In my first year of running money, I put in a clause saying that if we dropped 10%, investors could have their money back if they wanted. Hedge funds were just in their formative years then, and a clause like that wasn't unusual. Sure enough, we dropped 9% our first month, because we were stuck in the foods and drugs during a vicious month-long rotation (yes they used to last that long) into the deep cyclicals (the economy was massively overheating).
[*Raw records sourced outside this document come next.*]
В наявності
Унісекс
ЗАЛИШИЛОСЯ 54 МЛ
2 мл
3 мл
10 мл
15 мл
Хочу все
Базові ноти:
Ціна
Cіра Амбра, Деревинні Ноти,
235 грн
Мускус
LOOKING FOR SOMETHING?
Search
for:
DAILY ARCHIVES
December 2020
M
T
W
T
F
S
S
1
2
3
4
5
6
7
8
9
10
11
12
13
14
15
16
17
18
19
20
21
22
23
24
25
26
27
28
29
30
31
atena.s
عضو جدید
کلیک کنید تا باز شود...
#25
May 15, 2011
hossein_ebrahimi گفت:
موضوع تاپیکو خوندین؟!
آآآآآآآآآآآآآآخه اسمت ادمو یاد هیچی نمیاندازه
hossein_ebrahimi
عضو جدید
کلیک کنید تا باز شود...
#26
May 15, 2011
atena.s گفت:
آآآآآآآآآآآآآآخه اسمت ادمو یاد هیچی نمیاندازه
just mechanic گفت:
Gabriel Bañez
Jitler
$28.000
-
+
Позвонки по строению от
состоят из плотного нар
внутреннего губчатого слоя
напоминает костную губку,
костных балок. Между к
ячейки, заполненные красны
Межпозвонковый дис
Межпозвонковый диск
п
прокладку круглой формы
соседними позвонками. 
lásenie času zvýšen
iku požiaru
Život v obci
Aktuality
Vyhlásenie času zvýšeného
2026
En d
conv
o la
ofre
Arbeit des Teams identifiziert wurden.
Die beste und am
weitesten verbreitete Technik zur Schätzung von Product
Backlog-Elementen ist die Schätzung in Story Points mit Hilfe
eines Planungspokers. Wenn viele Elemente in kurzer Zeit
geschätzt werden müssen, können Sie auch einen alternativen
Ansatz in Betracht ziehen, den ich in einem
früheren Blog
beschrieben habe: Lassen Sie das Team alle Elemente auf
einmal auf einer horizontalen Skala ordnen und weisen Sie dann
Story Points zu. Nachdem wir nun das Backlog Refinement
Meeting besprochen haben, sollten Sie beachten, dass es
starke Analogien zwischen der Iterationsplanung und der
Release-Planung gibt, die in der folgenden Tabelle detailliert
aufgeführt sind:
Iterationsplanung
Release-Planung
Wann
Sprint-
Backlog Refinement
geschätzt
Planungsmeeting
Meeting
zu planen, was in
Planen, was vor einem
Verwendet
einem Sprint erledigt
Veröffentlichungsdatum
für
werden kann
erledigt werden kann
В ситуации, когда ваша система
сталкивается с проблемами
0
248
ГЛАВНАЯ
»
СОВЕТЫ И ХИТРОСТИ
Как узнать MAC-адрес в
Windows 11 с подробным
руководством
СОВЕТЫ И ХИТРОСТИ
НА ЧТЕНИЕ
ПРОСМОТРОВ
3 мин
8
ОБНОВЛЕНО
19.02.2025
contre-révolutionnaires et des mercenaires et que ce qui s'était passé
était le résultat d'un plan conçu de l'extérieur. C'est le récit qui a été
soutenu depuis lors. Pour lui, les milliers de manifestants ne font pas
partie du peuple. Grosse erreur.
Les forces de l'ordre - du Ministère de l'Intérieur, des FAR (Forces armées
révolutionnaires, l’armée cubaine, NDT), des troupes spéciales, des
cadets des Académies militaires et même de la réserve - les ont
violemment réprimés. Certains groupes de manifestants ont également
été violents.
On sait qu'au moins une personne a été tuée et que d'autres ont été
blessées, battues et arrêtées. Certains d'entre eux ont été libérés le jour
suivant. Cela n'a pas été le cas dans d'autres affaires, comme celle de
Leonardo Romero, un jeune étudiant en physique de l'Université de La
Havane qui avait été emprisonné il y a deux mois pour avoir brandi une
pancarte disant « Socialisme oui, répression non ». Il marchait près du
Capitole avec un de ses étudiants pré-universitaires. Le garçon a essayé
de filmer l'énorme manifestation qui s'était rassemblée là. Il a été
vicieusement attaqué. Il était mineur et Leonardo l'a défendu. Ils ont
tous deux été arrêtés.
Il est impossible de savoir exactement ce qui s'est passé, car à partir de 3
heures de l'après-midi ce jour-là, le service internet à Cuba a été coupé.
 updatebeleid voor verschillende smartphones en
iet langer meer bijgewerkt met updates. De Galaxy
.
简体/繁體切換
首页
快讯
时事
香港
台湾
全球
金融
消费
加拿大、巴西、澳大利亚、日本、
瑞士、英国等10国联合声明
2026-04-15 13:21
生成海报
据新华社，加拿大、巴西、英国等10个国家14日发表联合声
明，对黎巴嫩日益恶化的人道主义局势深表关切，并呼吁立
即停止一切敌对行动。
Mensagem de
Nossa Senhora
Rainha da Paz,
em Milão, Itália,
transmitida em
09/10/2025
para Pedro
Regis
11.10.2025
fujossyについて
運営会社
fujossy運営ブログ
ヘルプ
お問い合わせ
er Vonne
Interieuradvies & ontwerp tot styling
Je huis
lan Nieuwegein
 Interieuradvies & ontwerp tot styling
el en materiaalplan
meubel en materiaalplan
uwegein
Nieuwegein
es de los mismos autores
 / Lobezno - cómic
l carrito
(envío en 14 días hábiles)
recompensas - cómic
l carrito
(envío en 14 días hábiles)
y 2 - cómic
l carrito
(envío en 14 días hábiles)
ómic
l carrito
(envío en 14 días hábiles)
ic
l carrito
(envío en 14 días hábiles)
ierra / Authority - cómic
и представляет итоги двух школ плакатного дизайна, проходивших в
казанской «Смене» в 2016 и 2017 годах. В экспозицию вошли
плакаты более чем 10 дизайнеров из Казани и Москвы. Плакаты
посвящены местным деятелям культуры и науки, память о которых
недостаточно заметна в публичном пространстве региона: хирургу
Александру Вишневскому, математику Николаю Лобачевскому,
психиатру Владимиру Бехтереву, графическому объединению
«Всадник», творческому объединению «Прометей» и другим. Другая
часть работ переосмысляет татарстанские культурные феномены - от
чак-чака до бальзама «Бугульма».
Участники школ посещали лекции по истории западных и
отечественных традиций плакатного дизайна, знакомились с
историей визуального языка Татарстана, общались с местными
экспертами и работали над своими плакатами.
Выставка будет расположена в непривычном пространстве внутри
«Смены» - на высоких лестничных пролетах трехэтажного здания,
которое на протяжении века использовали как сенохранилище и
I was despondent, almost suicidal. I was screaming and breaking phones and hitting walls -- OK, OK, I still am, what can I say? -- and Lattanz heard the commotion, and he came into my office. He didn't like my suit, which was a Sills model, and told me to switch to Brioni. I told him I couldn't afford Brioni with my losses. He sat me down and proceeded to call me a long list of names, some in Italian, that mostly revolved around me being a knuckleheaded Harvard joker -- no, a balding loser from Goldman Sachs (where, of course, he was also from). After he realized I wasn't going to cry, he looked me in the eye and told me that I was going to sell everything that day, go to the beach or fishing or something, and I was going to come back and come back strong once my head was clear.

I did just what he said. I didn't have another really down quarter until 1998, 11 years later. I listened and I listened good. I know that I am now out of the trading game, but the disciplinary rules Lattanz taught me will protect you in investing, too. They have to be a little less rigid by design, because you aren't buying for a flip. Yet, I still think they will stand you very, very well.

Lattanz got dinged on this Warnaco bet. The debt load always scared me, and I told him that, and I didn't like the fact that Linda Wachner was running two companies at once. Hey, I got lucky. It was cheap enough, and I could have gotten hooked if I wasn't so scared of debt. And I know the press isn't in the habit of saying how great someone is when they are talking about what a bath someone is taking. But Lattanz is the real deal. Take his Warnaco lesson to heart, but if you are a pro on Wall Street you only know one Lattanz, the guy who is always putting the arm on you for children's causes, the guy who got my wife and I involved in St. Jude's, the terrific children's hospital in Memphis. The guy who was proud when Karen and I co-chaired the Wall Street St. Jude's division this year.

I know the takeaway from the Journal story is that he steered people into a bum stock. But the real takeaway is he steered many hundreds of people on Wall Street right -- both with his rigid rules that kept them in the game and with his devotion to charity, which is all, other than his family, that he really cares about. I love the guy.